Marzahn, Mon Amour by Katja Oskamp

Marzahn, Mon Amour by Katja Oskamp

Author:Katja Oskamp
Language: eng
Format: epub
Publisher: Peirene Press
Published: 2022-06-15T00:00:00+00:00


WORK OUTING

The last day of November, a cold, drizzly Friday. Months ago Tiffy, Flocke and I marked it off and kept it free. The salon’s closed, no clients today. We’ve bought a group train ticket and we’ll be departing from the Ostbahnhof at 8.34. I can walk to the Ostbahnhof in twenty minutes; Tiffy and Flocke are coming from Marzahn S-Bahn station.

When I reach the concourse, I spot Tiffy standing in front of one of the cafés, rucksack by her side, shoulders hunched, hands buried in her pockets. A little cropped red coat, black harem pants, flat shoes.

‘Where’s Flocke?’ I ask.

‘Overslept,’ says Tiffy.

We buy coffee and croissants and wander up to Platform One. We stand there munching and sipping. Tiffy’s annoyed with Flocke. Flocke is often late, even to work.

‘What’s going on with Flocke?’ she asks.

‘She’s getting old,’ I say.

Tiffy looks at me as if it’s the most stupid excuse she’s ever heard. She looks down, happier to be talking to a station pigeon picking at our croissant crumbs, which raises her spirits. Tiffy is crazy about animals, about almost any animal, and when she shifts her attention to an animal, it always seems a little as though she’s escaping from people. Having said that, it has to be animals with no more than four legs, as Tiffy regularly points out. She has a genuine spider phobia.

Flocke, on two legs, comes puffing up the stairs and rolls her eyes: she only woke up at ten to seven and shot out of bed, flung open the doors as if she were possessed, stuffed her clothes into her rucksack and didn’t even manage to do her hair. So that’s why she’s wearing that dark blue hat with the rhinestones and the big bobble.

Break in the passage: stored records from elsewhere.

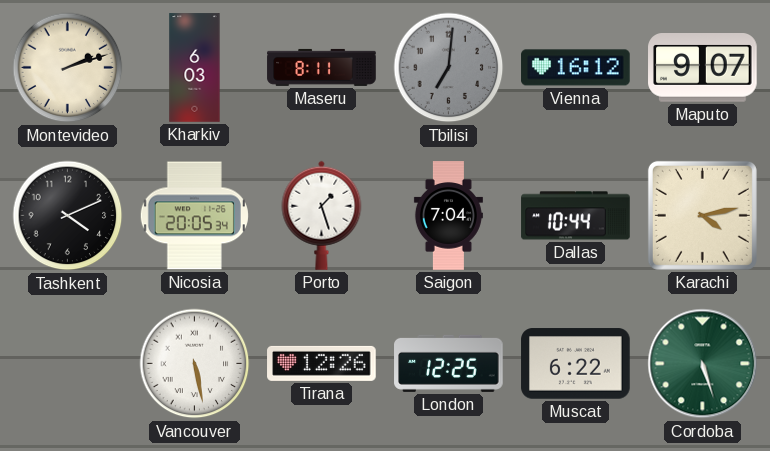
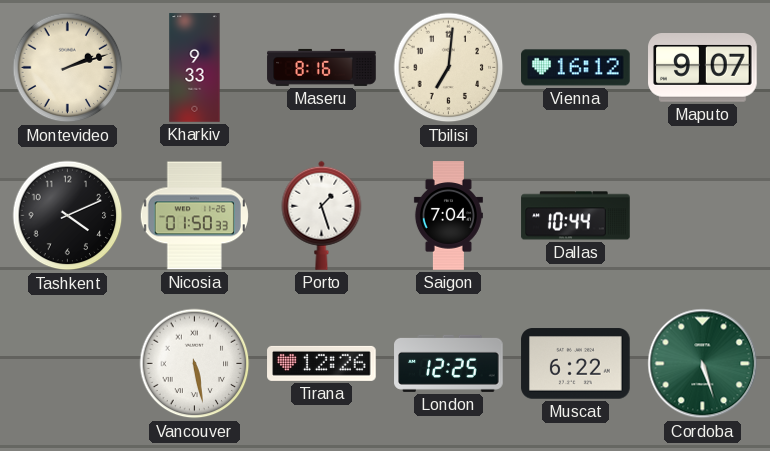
Kharkiv: 6:03 -> 9:33
Maseru: 8:11 -> 8:16
Tbilisi dial: grey -> cream
Nicosia: 20:05 -> 01:50
Karachi: 4:13 -> none
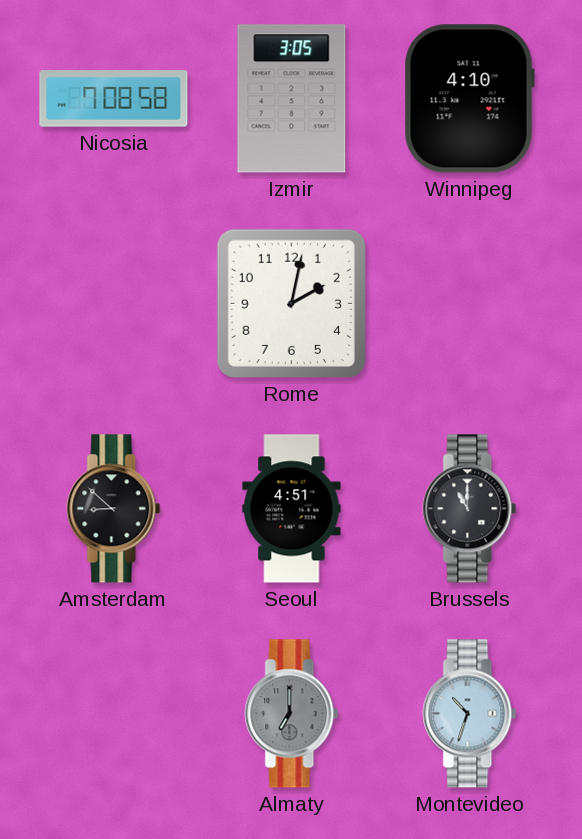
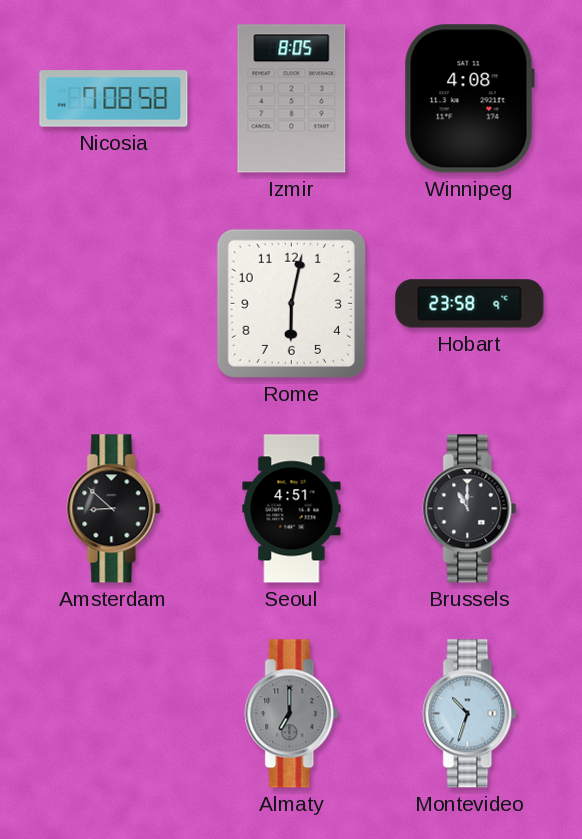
Izmir: 3:05 -> 8:05
Winnipeg: 4:10 -> 4:08
Rome: 2:02 -> 6:02
Hobart: none -> 23:58
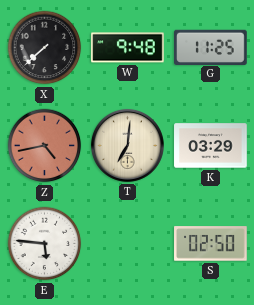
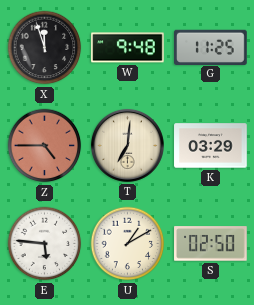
X: 7:38 -> 11:57
Z: 4:43 -> 4:45
U: none -> 1:10
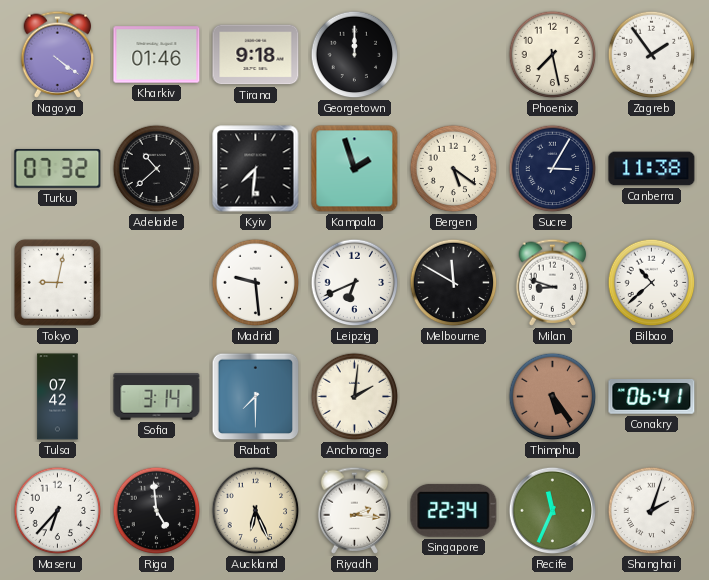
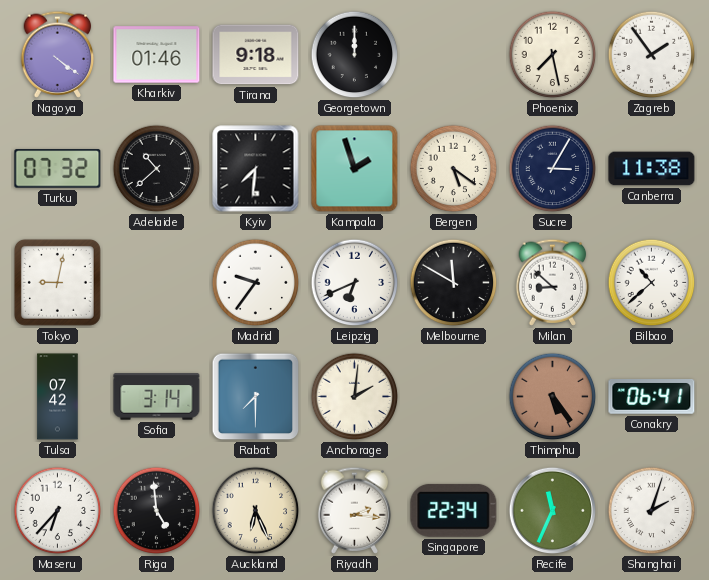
Madrid: 9:29 -> 9:36
Milan: 8:48 -> 8:52
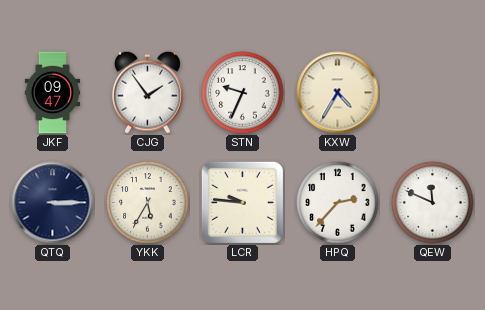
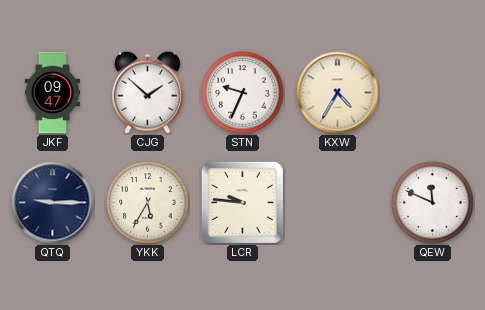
CJG: 1:54 -> 1:52
QTQ: 3:15 -> 9:15
HPQ: 2:37 -> none
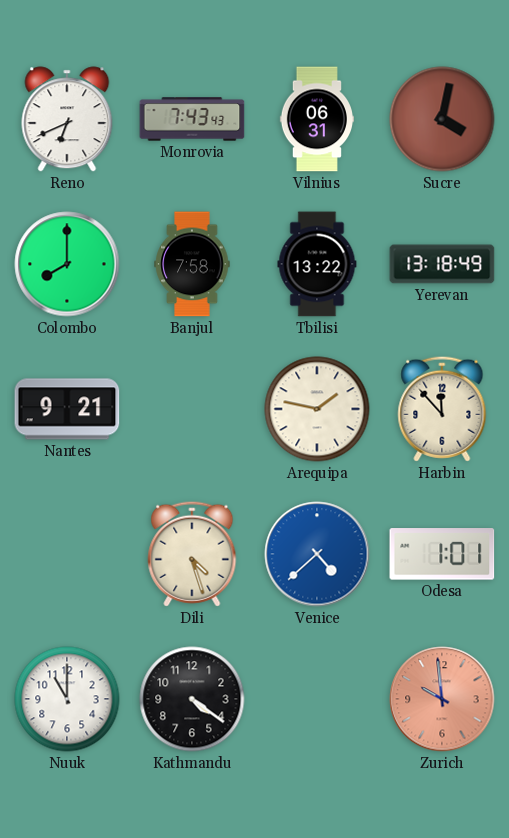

The local train arrives and we trundle off to Fürstenwalde, where we need to change trains after a half-hour wait. We go over the footbridge to reach the other platform. Stairs are Flocke’s idea of hell, especially going up. She struggles up them, with one hand on the banister. I can’t imagine what kind of painkillers Flocke has to knock back to get through days like these.

I need to go to the loo and so does Tiffy. There isn’t one here. Flocke waits on the platform, while Tiffy and I go back up the stairs, back down the other side, look for a WC sign, ask in the station hall and then head off to the bakery café opposite, where there’s a queue for the loo. They’re charging everyone forty cents, as they have a monopoly on loos here. The key to the loo, which is passed from one person to the next in silence, has a nutmeg grater hanging from it, for some obscure reason. With everything so thin on the ground in Fürstenwalde – the number of loos, the train times, cultural offerings, population density – not even a dog would want to be buried here.

The little Niederbarnim train arrives promptly and takes just twelve minutes to reach Bad Saarow.